Question

Ph of 10^-7M naoh

Answer 1

7.21

Answer 2

To determine the pH of a $10^{-7}$ M NaOH solution, we must consider the autoionization of water, as the concentration of the base is comparable to the concentration of $H^+$ and $OH^-$ ions in pure water ($10^{-7}$ M at 25°C).

1. Identify the sources of $OH^-$ ions:

   • From NaOH (a strong base, fully dissociates): $[OH^-]_{NaOH} = 10^{-7}$ M.
   • From water autoionization: $H_2O(l) \rightleftharpoons H^+(aq) + OH^-(aq)$. Let the concentration of $H^+$ ions produced by water be $x$. Due to stoichiometry, the concentration of $OH^-$ ions produced by water will also be $x$.

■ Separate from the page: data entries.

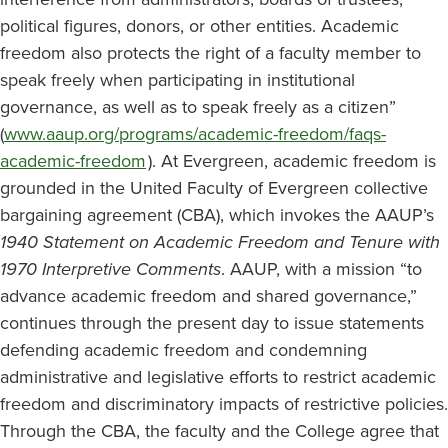
political figures, donors, or other entities. Academic
freedom also protects the right of a faculty member to
speak freely when participating in institutional
governance, as well as to speak freely as a citizen”
(
www.aaup.org/programs/academic-freedom/faqs-
academic-freedom
). At Evergreen, academic freedom is
grounded in the United Faculty of Evergreen collective
bargaining agreement (CBA), which invokes the AAUP’s
1940 Statement on Academic Freedom and Tenure with
1970 Interpretive Comments
. AAUP, with a mission “to
advance academic freedom and shared governance,”
continues through the present day to issue statements
defending academic freedom and condemning
administrative and legislative efforts to restrict academic
freedom and discriminatory impacts of restrictive policies.
Through the CBA, the faculty and the College agree that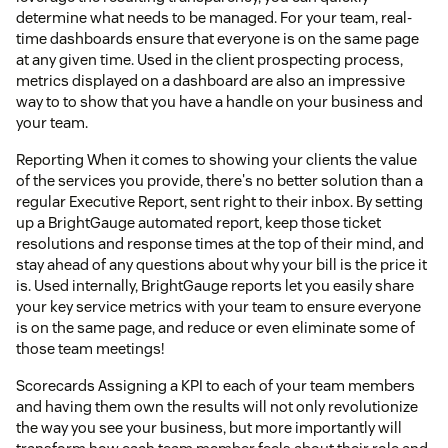
determine what needs to be managed. For your team, real-
time dashboards ensure that everyone is on the same page
at any given time. Used in the client prospecting process,
metrics displayed on a dashboard are also an impressive
way to to show that you have a handle on your business and
your team.
Reporting When it comes to showing your clients the value
of the services you provide, there's no better solution than a
regular Executive Report, sent right to their inbox. By setting
up a BrightGauge automated report, keep those ticket
resolutions and response times at the top of their mind, and
stay ahead of any questions about why your bill is the price it
is. Used internally, BrightGauge reports let you easily share
your key service metrics with your team to ensure everyone
is on the same page, and reduce or even eliminate some of
those team meetings!
Scorecards Assigning a KPI to each of your team members
and having them own the results will not only revolutionize
the way you see your business, but more importantly will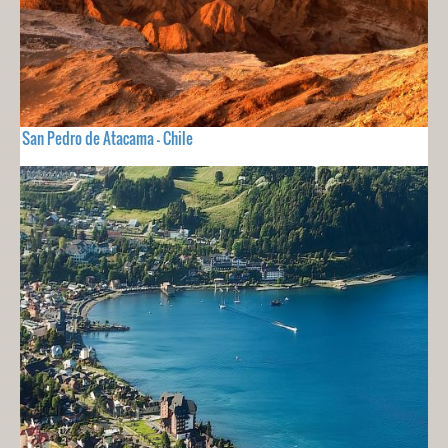
San Pedro de Atacama - Chile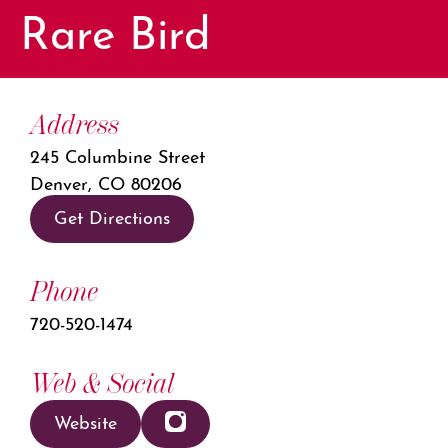
Rare Bird
Address
245 Columbine Street
Denver, CO 80206
Get Directions
Phone
720-520-1474
Web & Social
Website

2. Express total ion concentrations:

   • Total $[H^+]$ in solution: $[H^+]_{total} = x$
   • Total $[OH^-]$ in solution: $[OH^-]_{total} = [OH^-]_{NaOH} + [OH^-]_{water} = 10^{-7} + x$

3. Apply the ion product of water ($K_w$):

   At 25°C, $K_w = [H^+]_{total}[OH^-]_{total} = 10^{-14}$. Substitute the expressions from step 2: $x(10^{-7} + x) = 10^{-14}$

4. Formulate and solve the quadratic equation:

   $10^{-7}x + x^2 = 10^{-14}$ $x^2 + 10^{-7}x - 10^{-14} = 0$

   Using the quadratic formula $x = \frac{-b \pm \sqrt{b^2 - 4ac}}{2a}$: Here, $a=1$, $b=10^{-7}$, $c=-10^{-14}$. $x = \frac{-10^{-7} \pm \sqrt{(10^{-7})^2 - 4(1)(-10^{-14})}}{2(1)}$ $x = \frac{-10^{-7} \pm \sqrt{10^{-14} + 4 \times 10^{-14}}}{2}$ $x = \frac{-10^{-7} \pm \sqrt{5 \times 10^{-14}}}{2}$ $x = \frac{-10^{-7} \pm \sqrt{5} \times 10^{-7}}{2}$

   Since $x$ represents a concentration, it must be positive. We take the positive root. $\sqrt{5} \approx 2.236$ $x = \frac{-10^{-7} + 2.236 \times 10^{-7}}{2}$ $x = \frac{(2.236 - 1) \times 10^{-7}}{2}$ $x = \frac{1.236 \times 10^{-7}}{2}$ $x = 0.618 \times 10^{-7}$ M So, $[H^+] = 6.18 \times 10^{-8}$ M.

5. Calculate pH:

   $pH = -\log[H^+]$ $pH = -\log(6.18 \times 10^{-8})$ $pH = -(\log 6.18 + \log 10^{-8})$ $pH = -(\log 6.18 - 8)$ $pH = 8 - \log 6.18$

   Using $\log 6.18 \approx 0.791$: $pH = 8 - 0.791 = 7.209$

Alternatively, calculate pOH first: $[OH^-]_{total} = 10^{-7} + x = 10^{-7} + 0.618 \times 10^{-7} = (1 + 0.618) \times 10^{-7} = 1.618 \times 10^{-7}$ M. $pOH = -\log[OH^-]_{total}$ $pOH = -\log(1.618 \times 10^{-7})$ $pOH = -(\log 1.618 + \log 10^{-7})$ $pOH = -(\log 1.618 - 7)$ $pOH = 7 - \log 1.618$ Using $\log 1.618 \approx 0.2089$: $pOH = 7 - 0.2089 = 6.7911$

Finally, $pH = 14 - pOH$ $pH = 14 - 6.7911 = 7.2089$

Rounding to two decimal places, the pH is 7.21.

The final answer is $\boxed{\text{7.21}}$.